At the type locality, the "Marina” granitic pegmatite, Mavuco, Mogovolas District, Nampula Province, Mozambique, the holotype specimen of ferro-bosiite was found in a giant collapsed cavity in the pegmatite, which is hosted in amphibolite. The core zone of the pegmatite at the surface was characterised by large masses of white to pale rose quartz associated with schorl and blue aquamarine. At depth, however, the pegmatite core changed to become a coarse-grained rock composed of cleavelandite with minor quartz and local amazonitic microcline, with abundant accessory black and multicoloured tourmaline prisms from a few cm up to over 30 cm, rare large tabular crystals of pale pink beryl with a pale green core, and granular masses of silvery to purplish lithium-rich mica. At a depth of about 25 m, a giant collapsed cavity was encountered. This cavity was mostly filled with collapsed crystals and rocks partially cemented by a thick crust of whitish late-stage chalcedony. The collapsed material is mostly composed of cleavelandite in large ‘pillows’ and large milky quartz crystals in aggregates up to over a ton in weight. In the collapsed material, several hundreds of kilos of yellow to pink tourmaline crystals, from a few cm up to about 20 cm, covered by a thick black tourmaline overgrowth, were discovered. Among the other minerals found in the collapsed materials, there were several tens of kilograms of native bismuth, and purple fluorite in octahedral crystals up to 20 cm across.
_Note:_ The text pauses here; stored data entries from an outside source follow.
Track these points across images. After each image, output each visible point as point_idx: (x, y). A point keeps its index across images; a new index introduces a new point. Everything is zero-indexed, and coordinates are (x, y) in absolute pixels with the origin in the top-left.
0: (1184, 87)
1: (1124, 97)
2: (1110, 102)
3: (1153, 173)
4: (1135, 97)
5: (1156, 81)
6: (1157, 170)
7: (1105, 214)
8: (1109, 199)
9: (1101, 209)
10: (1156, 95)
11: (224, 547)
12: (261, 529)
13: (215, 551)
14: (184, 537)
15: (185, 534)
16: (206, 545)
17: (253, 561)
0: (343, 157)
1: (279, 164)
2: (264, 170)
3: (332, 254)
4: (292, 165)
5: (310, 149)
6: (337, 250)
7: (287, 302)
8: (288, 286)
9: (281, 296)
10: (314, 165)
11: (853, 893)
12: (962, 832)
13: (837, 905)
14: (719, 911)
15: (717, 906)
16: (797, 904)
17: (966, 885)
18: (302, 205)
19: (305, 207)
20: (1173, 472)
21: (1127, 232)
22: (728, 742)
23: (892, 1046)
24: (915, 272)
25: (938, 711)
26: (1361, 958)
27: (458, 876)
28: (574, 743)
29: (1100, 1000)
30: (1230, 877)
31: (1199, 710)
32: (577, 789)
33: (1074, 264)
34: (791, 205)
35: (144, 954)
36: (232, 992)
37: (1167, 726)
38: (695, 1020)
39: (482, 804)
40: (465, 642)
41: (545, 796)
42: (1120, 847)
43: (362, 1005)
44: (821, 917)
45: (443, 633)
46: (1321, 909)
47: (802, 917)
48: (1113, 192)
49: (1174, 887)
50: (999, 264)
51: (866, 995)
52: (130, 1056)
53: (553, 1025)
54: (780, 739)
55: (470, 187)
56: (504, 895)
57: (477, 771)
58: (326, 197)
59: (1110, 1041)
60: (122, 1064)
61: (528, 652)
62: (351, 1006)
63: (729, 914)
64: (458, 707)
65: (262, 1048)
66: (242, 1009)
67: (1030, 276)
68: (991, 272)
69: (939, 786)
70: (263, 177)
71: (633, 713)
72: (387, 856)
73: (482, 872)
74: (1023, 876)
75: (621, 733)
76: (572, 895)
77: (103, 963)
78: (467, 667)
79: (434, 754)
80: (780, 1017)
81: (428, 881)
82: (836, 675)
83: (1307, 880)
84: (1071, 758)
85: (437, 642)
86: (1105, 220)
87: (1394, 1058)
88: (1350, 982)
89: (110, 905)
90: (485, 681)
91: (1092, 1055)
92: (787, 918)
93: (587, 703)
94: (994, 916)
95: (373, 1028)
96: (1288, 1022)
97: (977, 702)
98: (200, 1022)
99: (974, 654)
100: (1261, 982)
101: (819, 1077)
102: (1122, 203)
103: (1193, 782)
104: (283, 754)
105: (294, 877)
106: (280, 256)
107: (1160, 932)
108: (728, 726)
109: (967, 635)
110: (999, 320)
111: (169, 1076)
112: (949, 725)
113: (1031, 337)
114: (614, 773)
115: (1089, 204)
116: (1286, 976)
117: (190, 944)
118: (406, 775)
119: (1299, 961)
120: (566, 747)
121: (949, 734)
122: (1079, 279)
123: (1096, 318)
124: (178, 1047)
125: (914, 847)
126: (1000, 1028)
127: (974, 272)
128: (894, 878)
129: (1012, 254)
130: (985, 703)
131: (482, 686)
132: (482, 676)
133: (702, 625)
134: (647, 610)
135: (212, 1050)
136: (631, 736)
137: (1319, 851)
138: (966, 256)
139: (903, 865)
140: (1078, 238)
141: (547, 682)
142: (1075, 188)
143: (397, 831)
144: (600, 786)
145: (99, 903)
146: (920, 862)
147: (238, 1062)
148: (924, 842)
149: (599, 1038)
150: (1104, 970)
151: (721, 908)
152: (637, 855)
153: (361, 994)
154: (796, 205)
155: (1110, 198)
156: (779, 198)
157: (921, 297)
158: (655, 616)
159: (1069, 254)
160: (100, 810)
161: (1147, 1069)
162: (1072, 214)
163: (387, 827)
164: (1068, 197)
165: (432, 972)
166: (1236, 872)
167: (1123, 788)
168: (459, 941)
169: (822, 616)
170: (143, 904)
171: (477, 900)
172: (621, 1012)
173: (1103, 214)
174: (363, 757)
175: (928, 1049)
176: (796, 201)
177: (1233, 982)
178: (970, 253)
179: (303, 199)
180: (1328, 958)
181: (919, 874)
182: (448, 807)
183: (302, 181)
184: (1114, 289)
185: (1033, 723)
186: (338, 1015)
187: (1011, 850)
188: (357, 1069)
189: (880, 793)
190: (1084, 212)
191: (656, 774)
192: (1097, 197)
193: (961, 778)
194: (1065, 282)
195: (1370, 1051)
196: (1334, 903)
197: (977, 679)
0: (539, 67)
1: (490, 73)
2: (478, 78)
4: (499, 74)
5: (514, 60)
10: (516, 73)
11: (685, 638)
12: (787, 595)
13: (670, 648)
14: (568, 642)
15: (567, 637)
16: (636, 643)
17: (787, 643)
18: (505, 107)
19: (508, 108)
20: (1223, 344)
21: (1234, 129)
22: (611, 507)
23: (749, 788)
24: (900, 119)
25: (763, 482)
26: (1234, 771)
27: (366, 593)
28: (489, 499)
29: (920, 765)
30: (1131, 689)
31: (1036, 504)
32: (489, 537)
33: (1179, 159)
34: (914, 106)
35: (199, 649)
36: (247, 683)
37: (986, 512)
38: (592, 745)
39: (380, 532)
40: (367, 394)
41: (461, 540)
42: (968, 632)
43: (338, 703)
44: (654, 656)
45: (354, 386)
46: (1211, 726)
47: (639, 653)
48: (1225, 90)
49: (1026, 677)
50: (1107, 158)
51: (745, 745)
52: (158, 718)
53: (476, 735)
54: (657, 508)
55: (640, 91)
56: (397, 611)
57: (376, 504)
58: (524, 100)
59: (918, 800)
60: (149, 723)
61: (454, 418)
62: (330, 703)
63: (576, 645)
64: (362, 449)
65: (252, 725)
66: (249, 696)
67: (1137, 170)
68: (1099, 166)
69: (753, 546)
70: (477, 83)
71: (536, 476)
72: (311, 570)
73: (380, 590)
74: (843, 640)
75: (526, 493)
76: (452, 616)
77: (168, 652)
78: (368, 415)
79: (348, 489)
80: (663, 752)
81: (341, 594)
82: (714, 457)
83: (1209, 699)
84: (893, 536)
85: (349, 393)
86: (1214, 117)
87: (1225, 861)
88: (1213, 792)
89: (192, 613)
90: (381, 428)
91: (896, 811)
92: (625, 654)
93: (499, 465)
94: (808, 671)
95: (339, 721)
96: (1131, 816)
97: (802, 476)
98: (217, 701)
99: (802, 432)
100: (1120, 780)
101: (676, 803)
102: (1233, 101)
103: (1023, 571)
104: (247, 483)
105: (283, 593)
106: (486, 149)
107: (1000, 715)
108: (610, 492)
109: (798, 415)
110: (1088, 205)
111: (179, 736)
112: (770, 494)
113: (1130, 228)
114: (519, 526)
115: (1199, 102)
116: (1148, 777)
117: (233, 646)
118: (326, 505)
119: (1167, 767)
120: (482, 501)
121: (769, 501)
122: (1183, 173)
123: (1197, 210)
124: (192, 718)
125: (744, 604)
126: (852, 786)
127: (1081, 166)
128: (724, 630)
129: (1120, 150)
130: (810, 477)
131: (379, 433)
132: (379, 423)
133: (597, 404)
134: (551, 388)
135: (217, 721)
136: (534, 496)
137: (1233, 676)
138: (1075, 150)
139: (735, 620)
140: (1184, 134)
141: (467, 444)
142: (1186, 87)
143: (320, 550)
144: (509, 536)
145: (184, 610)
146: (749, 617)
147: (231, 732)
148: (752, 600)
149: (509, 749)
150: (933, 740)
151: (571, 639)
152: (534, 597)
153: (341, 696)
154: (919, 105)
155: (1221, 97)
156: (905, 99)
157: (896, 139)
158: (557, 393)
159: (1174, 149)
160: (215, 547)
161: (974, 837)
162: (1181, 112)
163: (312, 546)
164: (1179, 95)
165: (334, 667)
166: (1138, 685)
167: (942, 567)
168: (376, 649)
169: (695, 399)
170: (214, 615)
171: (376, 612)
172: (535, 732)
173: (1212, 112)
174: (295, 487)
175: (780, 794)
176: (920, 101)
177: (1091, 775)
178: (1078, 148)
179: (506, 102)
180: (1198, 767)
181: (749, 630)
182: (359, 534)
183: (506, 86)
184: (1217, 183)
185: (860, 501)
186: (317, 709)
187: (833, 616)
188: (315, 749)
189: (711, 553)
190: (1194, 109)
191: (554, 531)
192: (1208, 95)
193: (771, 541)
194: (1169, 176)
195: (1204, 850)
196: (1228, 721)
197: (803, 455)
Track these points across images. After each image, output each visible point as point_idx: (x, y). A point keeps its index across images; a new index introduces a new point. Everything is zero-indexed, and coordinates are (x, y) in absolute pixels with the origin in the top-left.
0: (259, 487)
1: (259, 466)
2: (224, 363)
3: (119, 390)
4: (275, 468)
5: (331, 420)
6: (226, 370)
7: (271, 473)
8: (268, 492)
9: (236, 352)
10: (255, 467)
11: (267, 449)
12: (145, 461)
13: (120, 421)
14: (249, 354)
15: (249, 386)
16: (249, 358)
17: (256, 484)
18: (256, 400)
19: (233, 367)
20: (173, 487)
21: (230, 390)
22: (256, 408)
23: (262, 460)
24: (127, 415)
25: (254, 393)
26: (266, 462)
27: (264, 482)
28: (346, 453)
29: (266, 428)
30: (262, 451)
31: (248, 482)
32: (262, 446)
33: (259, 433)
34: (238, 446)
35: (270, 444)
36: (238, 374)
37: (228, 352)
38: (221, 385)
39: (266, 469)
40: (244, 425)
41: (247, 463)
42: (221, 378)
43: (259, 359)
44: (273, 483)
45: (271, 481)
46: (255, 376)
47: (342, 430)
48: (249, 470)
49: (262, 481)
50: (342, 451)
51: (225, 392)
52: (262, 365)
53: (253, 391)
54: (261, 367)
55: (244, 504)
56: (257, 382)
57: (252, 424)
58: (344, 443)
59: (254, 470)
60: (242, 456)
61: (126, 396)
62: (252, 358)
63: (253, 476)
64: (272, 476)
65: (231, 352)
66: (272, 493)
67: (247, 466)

After the partial removal of the collapsed materials, a cavity over 12 m long and up to 6 m wide was revealed. The multicolour tourmaline crystals formed together with the cleavelandite in the cavity before the collapse, and grew as prisms in the direction of the antilogous pole (the pole of a crystal that becomes negatively electrified when the crystal is heated), with a steep pyramidal termination. These crystals were damaged and broke off from the matrix during the pocket rupture; they were later overgrown by a black tourmaline up to 4 mm thick. The late-stage overgrowth covered all of the tourmaline surfaces, but the ferro-bosiite composition is strictly confined to the overgrowths on analogous pole (the pole of a crystal that becomes negatively electrified when the crystal is heated) surfaces, such as the bottom of the crystals broken off from the matrix; the remaining tourmaline surfaces are covered by black overgrowth of dravitic composition along with bosiite.
Ferro-bosiite occurs as a black acicular late-stage overgrowth (up to 4mm thick and chemically heterogeneous) at the analogous pole (the pole of a crystal that becomes negatively electrified when the crystal is heated) of a multicoloured fluor-elbaite crystal of several centimetres in length. The black crystals, with a vitreous lustre, have a brown streak and show no fluorescence (MM 89.886–896).